Gun control proponents and state officials are racing the clock to try to block blueprints to make guns from 3-D printers from going online Wednesday.
The varied efforts, in courthouses and legislatures, are aimed at Defense Distributed, a Texas-based nonprofit organization that won permission last month from the State Department to post schematics for homemade firearms. The largely plastic guns would be invisible to background checks and untraceable by law enforcement.
On Monday, nine states and the District of Columbia filed a joint lawsuit in federal court in Seattle calling on the Trump administration to stop the plans from being posted, and seeking a nationwide temporary restraining order. The action was filed by Bob Ferguson, the attorney general of Washington State, who said, “If the Trump administration won’t keep us safe, we will.”
Joining were attorneys general from California, Connecticut, Maryland, Massachusetts, New Jersey, New York, Oregon and Pennsylvania.
Separately, 21 state attorneys general sent a letter to the attorney general, Jeff Sessions, and the secretary of state, Mike Pompeo on Monday, saying that the State Department’s decision was “deeply dangerous and could have an unprecedented impact on public safety.”
In Pennsylvania, state officials on Sunday won a temporary agreement from Defense Distributed to bar state residents from downloading the plans.
Josh Shapiro, the Pennsylvania attorney general, said the idea of publishing how-to manuals for printed guns is “an obscene proposition” that “may seem like a joke, based on how outrageous it is,” he wrote in a series of posts on Twitter on Sunday.
“We will do whatever is necessary to ensure that people can’t just print a deadly weapon on a whim,” he wrote. “Once they are out on the streets of PA, we’ll never get them back.”
But Cody Wilson, who founded Defense Distributed, said he would file a motion to free his company from the agreement.
“I’m not worried for me, I’m worried for the people of Pennsylvania, which is creating bad laws for their citizens,” Mr. Wilson said on Monday. “Honestly, it’s kind of sad.”
The battle dates to 2013, when the State Department ordered Mr. Wilson to remove from his website plans for making guns with a 3-D printer, saying that they violated export regulations dealing with sensitive military hardware and technology.
Mr. Wilson sued in 2015, arguing that his weapons’ plans were a form of speech and that his First Amendment rights were being stifled. In June, the government entered into what it called a voluntary settlement of the case following negotiations, and agreed pay nearly $40,000 of Mr. Wilson’s legal costs. Mr.

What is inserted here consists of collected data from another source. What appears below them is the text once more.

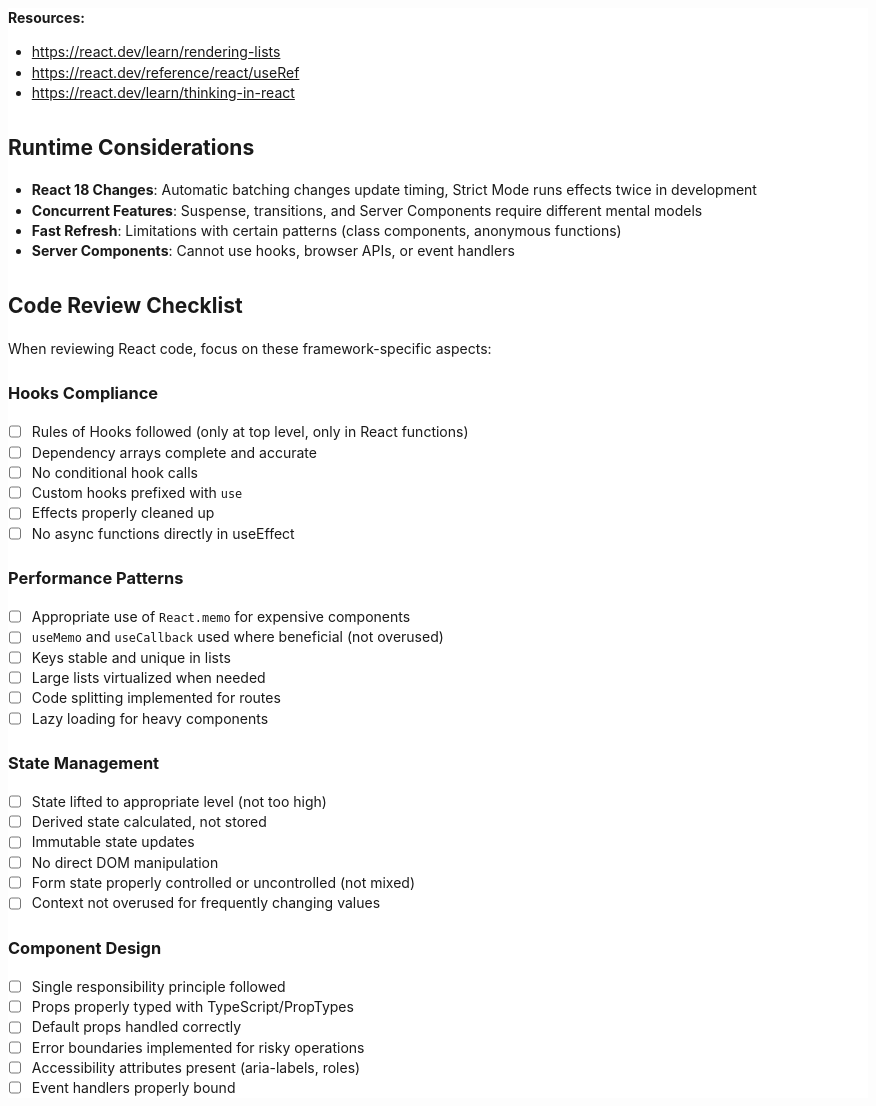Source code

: **Resources:**

- https://react.dev/learn/rendering-lists
- https://react.dev/reference/react/useRef
- https://react.dev/learn/thinking-in-react

## Runtime Considerations

- **React 18 Changes**: Automatic batching changes update timing, Strict Mode runs effects twice in development
- **Concurrent Features**: Suspense, transitions, and Server Components require different mental models
- **Fast Refresh**: Limitations with certain patterns (class components, anonymous functions)
- **Server Components**: Cannot use hooks, browser APIs, or event handlers

## Code Review Checklist

When reviewing React code, focus on these framework-specific aspects:

### Hooks Compliance

- [ ] Rules of Hooks followed (only at top level, only in React functions)
- [ ] Dependency arrays complete and accurate
- [ ] No conditional hook calls
- [ ] Custom hooks prefixed with `use`
- [ ] Effects properly cleaned up
- [ ] No async functions directly in useEffect

### Performance Patterns

- [ ] Appropriate use of `React.memo` for expensive components
- [ ] `useMemo` and `useCallback` used where beneficial (not overused)
- [ ] Keys stable and unique in lists
- [ ] Large lists virtualized when needed
- [ ] Code splitting implemented for routes
- [ ] Lazy loading for heavy components

### State Management

- [ ] State lifted to appropriate level (not too high)
- [ ] Derived state calculated, not stored
- [ ] Immutable state updates
- [ ] No direct DOM manipulation
- [ ] Form state properly controlled or uncontrolled (not mixed)
- [ ] Context not overused for frequently changing values

### Component Design

- [ ] Single responsibility principle followed
- [ ] Props properly typed with TypeScript/PropTypes
- [ ] Default props handled correctly
- [ ] Error boundaries implemented for risky operations
- [ ] Accessibility attributes present (aria-labels, roles)
- [ ] Event handlers properly bound
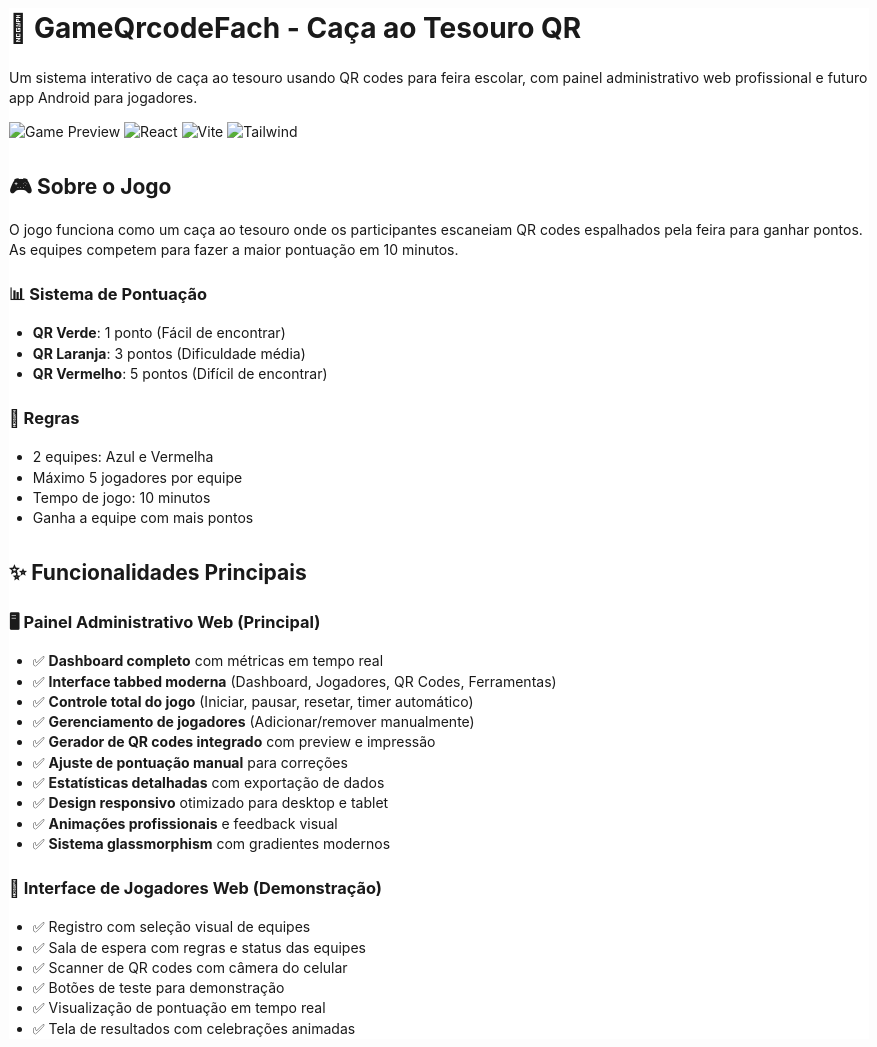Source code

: # 🎯 GameQrcodeFach - Caça ao Tesouro QR

Um sistema interativo de caça ao tesouro usando QR codes para feira escolar, com painel administrativo web profissional e futuro app Android para jogadores.

![Game Preview](https://img.shields.io/badge/Status-Ready_for_School_Fair-brightgreen)
![React](https://img.shields.io/badge/React-18.3.1-blue)
![Vite](https://img.shields.io/badge/Vite-6.0.1-purple)
![Tailwind](https://img.shields.io/badge/TailwindCSS-3.4.15-cyan)

## 🎮 Sobre o Jogo

O jogo funciona como um caça ao tesouro onde os participantes escaneiam QR codes espalhados pela feira para ganhar pontos. As equipes competem para fazer a maior pontuação em 10 minutos.

### 📊 Sistema de Pontuação
- **QR Verde**: 1 ponto (Fácil de encontrar)
- **QR Laranja**: 3 pontos (Dificuldade média)
- **QR Vermelho**: 5 pontos (Difícil de encontrar)

### 👥 Regras
- 2 equipes: Azul e Vermelha
- Máximo 5 jogadores por equipe
- Tempo de jogo: 10 minutos
- Ganha a equipe com mais pontos

## ✨ Funcionalidades Principais

### 🖥️ **Painel Administrativo Web (Principal)**
- ✅ **Dashboard completo** com métricas em tempo real
- ✅ **Interface tabbed moderna** (Dashboard, Jogadores, QR Codes, Ferramentas)
- ✅ **Controle total do jogo** (Iniciar, pausar, resetar, timer automático)
- ✅ **Gerenciamento de jogadores** (Adicionar/remover manualmente)
- ✅ **Gerador de QR codes integrado** com preview e impressão
- ✅ **Ajuste de pontuação manual** para correções
- ✅ **Estatísticas detalhadas** com exportação de dados
- ✅ **Design responsivo** otimizado para desktop e tablet
- ✅ **Animações profissionais** e feedback visual
- ✅ **Sistema glassmorphism** com gradientes modernos

### 📱 **Interface de Jogadores Web (Demonstração)**
- ✅ Registro com seleção visual de equipes
- ✅ Sala de espera com regras e status das equipes
- ✅ Scanner de QR codes com câmera do celular
- ✅ Botões de teste para demonstração
- ✅ Visualização de pontuação em tempo real
- ✅ Tela de resultados com celebrações animadas
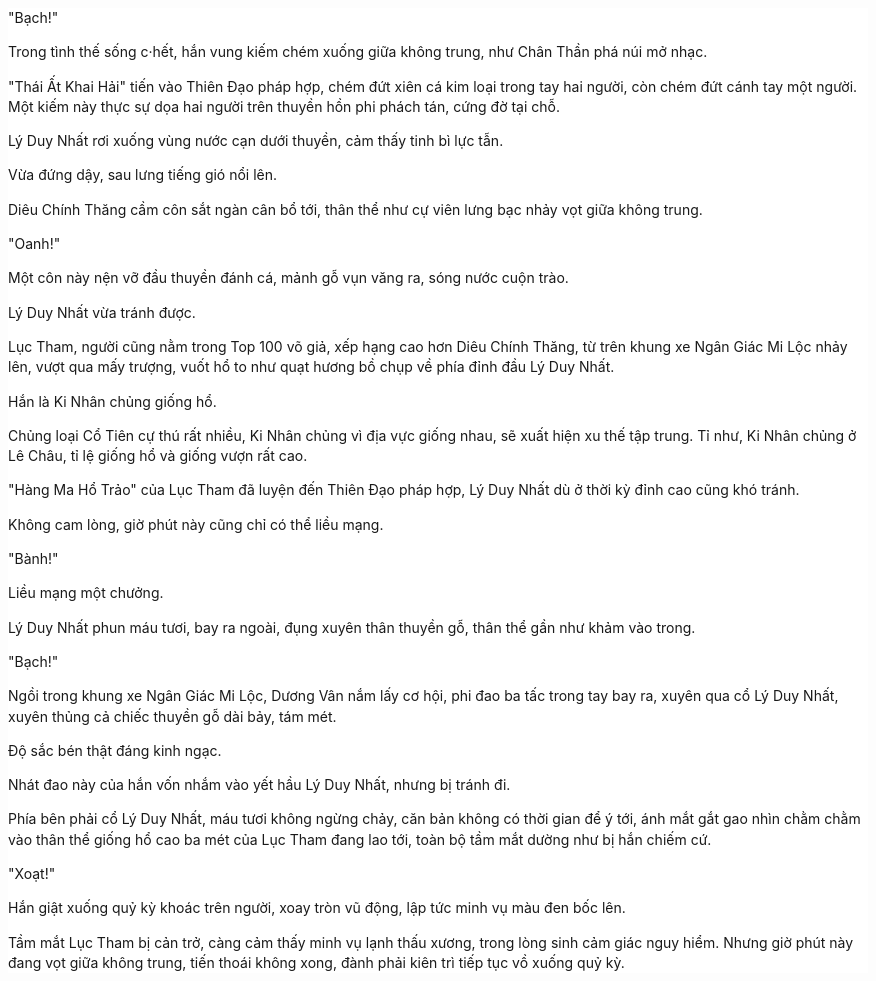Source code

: "Bạch!"

Trong tình thế sống c·hết, hắn vung kiếm chém xuống giữa không trung, như Chân Thần phá núi mở nhạc.

"Thái Ất Khai Hải" tiến vào Thiên Đạo pháp hợp, chém đứt xiên cá kim loại trong tay hai người, còn chém đứt cánh tay một người. Một kiếm này thực sự dọa hai người trên thuyền hồn phi phách tán, cứng đờ tại chỗ.

Lý Duy Nhất rơi xuống vùng nước cạn dưới thuyền, cảm thấy tinh bì lực tẫn.

Vừa đứng dậy, sau lưng tiếng gió nổi lên.

Diêu Chính Thăng cầm côn sắt ngàn cân bổ tới, thân thể như cự viên lưng bạc nhảy vọt giữa không trung.

"Oanh!"

Một côn này nện vỡ đầu thuyền đánh cá, mảnh gỗ vụn văng ra, sóng nước cuộn trào.

Lý Duy Nhất vừa tránh được.

Lục Tham, người cũng nằm trong Top 100 võ giả, xếp hạng cao hơn Diêu Chính Thăng, từ trên khung xe Ngân Giác Mi Lộc nhảy lên, vượt qua mấy trượng, vuốt hổ to như quạt hương bồ chụp về phía đỉnh đầu Lý Duy Nhất.

Hắn là Ki Nhân chủng giống hổ.

Chủng loại Cổ Tiên cự thú rất nhiều, Ki Nhân chủng vì địa vực giống nhau, sẽ xuất hiện xu thế tập trung. Tỉ như, Ki Nhân chủng ở Lê Châu, tỉ lệ giống hổ và giống vượn rất cao.

"Hàng Ma Hổ Trảo" của Lục Tham đã luyện đến Thiên Đạo pháp hợp, Lý Duy Nhất dù ở thời kỳ đỉnh cao cũng khó tránh.

Không cam lòng, giờ phút này cũng chỉ có thể liều mạng.

"Bành!"

Liều mạng một chưởng.

Lý Duy Nhất phun máu tươi, bay ra ngoài, đụng xuyên thân thuyền gỗ, thân thể gần như khảm vào trong.

"Bạch!"

Ngồi trong khung xe Ngân Giác Mi Lộc, Dương Vân nắm lấy cơ hội, phi đao ba tấc trong tay bay ra, xuyên qua cổ Lý Duy Nhất, xuyên thủng cả chiếc thuyền gỗ dài bảy, tám mét.

Độ sắc bén thật đáng kinh ngạc.

Nhát đao này của hắn vốn nhắm vào yết hầu Lý Duy Nhất, nhưng bị tránh đi.

Phía bên phải cổ Lý Duy Nhất, máu tươi không ngừng chảy, căn bản không có thời gian để ý tới, ánh mắt gắt gao nhìn chằm chằm vào thân thể giống hổ cao ba mét của Lục Tham đang lao tới, toàn bộ tầm mắt dường như bị hắn chiếm cứ.

"Xoạt!"

Hắn giật xuống quỷ kỳ khoác trên người, xoay tròn vũ động, lập tức minh vụ màu đen bốc lên.

Tầm mắt Lục Tham bị cản trở, càng cảm thấy minh vụ lạnh thấu xương, trong lòng sinh cảm giác nguy hiểm. Nhưng giờ phút này đang vọt giữa không trung, tiến thoái không xong, đành phải kiên trì tiếp tục vồ xuống quỷ kỳ.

Wilson said he would make the plans available on Aug. 1 — the day, his website said, when “the age of the downloadable gun formally begins.”
In fact, the site began offering the plans late last week, and by early Monday evening, blueprints for 3-D printed AR-15 semiautomatic rifles had been downloaded more than 2,500 times, according to Mr. Wilson. Other gun blueprints have been available in dark corners of the internet for years.
The firearms can be printed without the serial numbers required of licensed manufacturers, leaving the guns invisible to background checks and untraceable by law enforcement, earning them the name ghost guns.
Gun control activists and law enforcement officials fear that criminals seeking guns will be able to bypass background checks, skirt age restrictions and ignore gun licensing rules. And some believe that the settlement with Mr. Wilson represented an abrupt about-face orchestrated by gun industry proponents in the Trump administration.
In New York, state lawmakers announced legislation on Monday that would require makers of ghost guns to have a gunsmith license and register the firearms. On Capitol Hill, two Democratic congressman, David Cicilline of Rhode Island and Seth Moulton of Massachusetts, said they planned to introduce a bill on Tuesday that would prohibit 3-D printed plastic guns that cannot be detected in standard security screens.
On Friday, nine senators wrote to Mr. Pompeo asking for insight into how the settlement was reached and where the money to cover Mr. Wilson’s legal costs to come from. The day before, more than 40 House members called for a hearing on the settlement.
But several efforts to stymie Defense Distributed have already hit roadblocks.
Last week, a federal judge in Texas denied, on procedural grounds, an emergency motion for a temporary restraining order against the company filed by three groups: Everytown for Gun Safety, the Brady Campaign to Prevent Gun Violence and the Giffords Law Center to Prevent Gun Violence.
Avery W. Gardiner, co-president of the Brady Campaign, called the decision “bitterly disappointing” but pledged that “this fight has only just begun.”
Mr. Wilson has sued local officials in New Jersey and California who threatened legal action against Defense Distributed if online gun blueprints were made available in their jurisdictions.
“They’ve used their powers of office to threaten my legal activity with vague claims of breaking the law,” Mr. Wilson told The New York Times. “It’s a far reach for these state officers to say they have a power that trumps the First Amendment. They’re trying to shut down a website.”